*** Provided entries Section Begins ***

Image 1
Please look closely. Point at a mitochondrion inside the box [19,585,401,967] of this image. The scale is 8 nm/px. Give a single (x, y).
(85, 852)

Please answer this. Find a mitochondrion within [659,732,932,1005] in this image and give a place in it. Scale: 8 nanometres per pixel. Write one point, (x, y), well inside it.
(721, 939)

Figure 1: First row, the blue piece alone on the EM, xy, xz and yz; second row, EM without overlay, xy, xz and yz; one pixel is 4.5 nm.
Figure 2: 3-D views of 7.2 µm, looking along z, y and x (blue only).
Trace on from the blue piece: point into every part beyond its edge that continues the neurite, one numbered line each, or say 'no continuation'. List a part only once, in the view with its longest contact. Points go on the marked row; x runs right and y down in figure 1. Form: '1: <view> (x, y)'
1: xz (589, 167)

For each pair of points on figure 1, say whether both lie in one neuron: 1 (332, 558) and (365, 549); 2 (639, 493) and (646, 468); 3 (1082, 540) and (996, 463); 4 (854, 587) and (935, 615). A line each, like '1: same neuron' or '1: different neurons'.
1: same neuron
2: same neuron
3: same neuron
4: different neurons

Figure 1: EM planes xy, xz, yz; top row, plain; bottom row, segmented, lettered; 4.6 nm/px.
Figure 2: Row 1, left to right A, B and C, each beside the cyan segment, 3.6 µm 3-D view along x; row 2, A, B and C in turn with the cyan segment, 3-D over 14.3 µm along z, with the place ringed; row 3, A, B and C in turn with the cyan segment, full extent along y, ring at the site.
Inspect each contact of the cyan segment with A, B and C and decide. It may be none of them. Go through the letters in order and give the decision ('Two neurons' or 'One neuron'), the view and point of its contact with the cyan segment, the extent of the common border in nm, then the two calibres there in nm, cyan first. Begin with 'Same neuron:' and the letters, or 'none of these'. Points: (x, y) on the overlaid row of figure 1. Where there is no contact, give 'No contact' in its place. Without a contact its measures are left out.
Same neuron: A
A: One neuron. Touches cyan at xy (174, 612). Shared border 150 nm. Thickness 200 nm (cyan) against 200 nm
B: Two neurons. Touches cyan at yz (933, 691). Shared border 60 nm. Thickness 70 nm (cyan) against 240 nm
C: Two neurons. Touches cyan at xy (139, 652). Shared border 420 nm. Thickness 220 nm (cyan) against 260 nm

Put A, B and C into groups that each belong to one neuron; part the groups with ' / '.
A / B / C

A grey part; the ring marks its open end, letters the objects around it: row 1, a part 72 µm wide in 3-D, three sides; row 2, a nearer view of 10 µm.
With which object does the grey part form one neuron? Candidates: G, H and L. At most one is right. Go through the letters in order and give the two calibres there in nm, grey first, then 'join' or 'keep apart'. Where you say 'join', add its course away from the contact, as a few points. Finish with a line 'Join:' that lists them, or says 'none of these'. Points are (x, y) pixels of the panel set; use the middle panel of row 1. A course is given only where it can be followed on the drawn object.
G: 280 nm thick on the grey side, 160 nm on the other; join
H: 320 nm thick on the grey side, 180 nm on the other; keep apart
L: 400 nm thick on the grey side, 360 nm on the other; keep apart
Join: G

*** Provided entries Section Ends ***

**Aim of the task:**
Output each entry precisely as given.

**Written reply:**
Image 1
Please look closely. Point at a mitochondrion inside the box [19,585,401,967] of this image. The scale is 8 nm/px. Give a single (x, y).
(85, 852)

Please answer this. Find a mitochondrion within [659,732,932,1005] in this image and give a place in it. Scale: 8 nanometres per pixel. Write one point, (x, y), well inside it.
(721, 939)

Figure 1: First row, the blue piece alone on the EM, xy, xz and yz; second row, EM without overlay, xy, xz and yz; one pixel is 4.5 nm.
Figure 2: 3-D views of 7.2 µm, looking along z, y and x (blue only).
Trace on from the blue piece: point into every part beyond its edge that continues the neurite, one numbered line each, or say 'no continuation'. List a part only once, in the view with its longest contact. Points go on the marked row; x runs right and y down in figure 1. Form: '1: <view> (x, y)'
1: xz (589, 167)

For each pair of points on figure 1, say whether both lie in one neuron: 1 (332, 558) and (365, 549); 2 (639, 493) and (646, 468); 3 (1082, 540) and (996, 463); 4 (854, 587) and (935, 615). A line each, like '1: same neuron' or '1: different neurons'.
1: same neuron
2: same neuron
3: same neuron
4: different neurons

Figure 1: EM planes xy, xz, yz; top row, plain; bottom row, segmented, lettered; 4.6 nm/px.
Figure 2: Row 1, left to right A, B and C, each beside the cyan segment, 3.6 µm 3-D view along x; row 2, A, B and C in turn with the cyan segment, 3-D over 14.3 µm along z, with the place ringed; row 3, A, B and C in turn with the cyan segment, full extent along y, ring at the site.
Inspect each contact of the cyan segment with A, B and C and decide. It may be none of them. Go through the letters in order and give the decision ('Two neurons' or 'One neuron'), the view and point of its contact with the cyan segment, the extent of the common border in nm, then the two calibres there in nm, cyan first. Begin with 'Same neuron:' and the letters, or 'none of these'. Points: (x, y) on the overlaid row of figure 1. Where there is no contact, give 'No contact' in its place. Without a contact its measures are left out.
Same neuron: A
A: One neuron. Touches cyan at xy (174, 612). Shared border 150 nm. Thickness 200 nm (cyan) against 200 nm
B: Two neurons. Touches cyan at yz (933, 691). Shared border 60 nm. Thickness 70 nm (cyan) against 240 nm
C: Two neurons. Touches cyan at xy (139, 652). Shared border 420 nm. Thickness 220 nm (cyan) against 260 nm

Put A, B and C into groups that each belong to one neuron; part the groups with ' / '.
A / B / C

A grey part; the ring marks its open end, letters the objects around it: row 1, a part 72 µm wide in 3-D, three sides; row 2, a nearer view of 10 µm.
With which object does the grey part form one neuron? Candidates: G, H and L. At most one is right. Go through the letters in order and give the two calibres there in nm, grey first, then 'join' or 'keep apart'. Where you say 'join', add its course away from the contact, as a few points. Finish with a line 'Join:' that lists them, or says 'none of these'. Points are (x, y) pixels of the panel set; use the middle panel of row 1. A course is given only where it can be followed on the drawn object.
G: 280 nm thick on the grey side, 160 nm on the other; join
H: 320 nm thick on the grey side, 180 nm on the other; keep apart
L: 400 nm thick on the grey side, 360 nm on the other; keep apart
Join: G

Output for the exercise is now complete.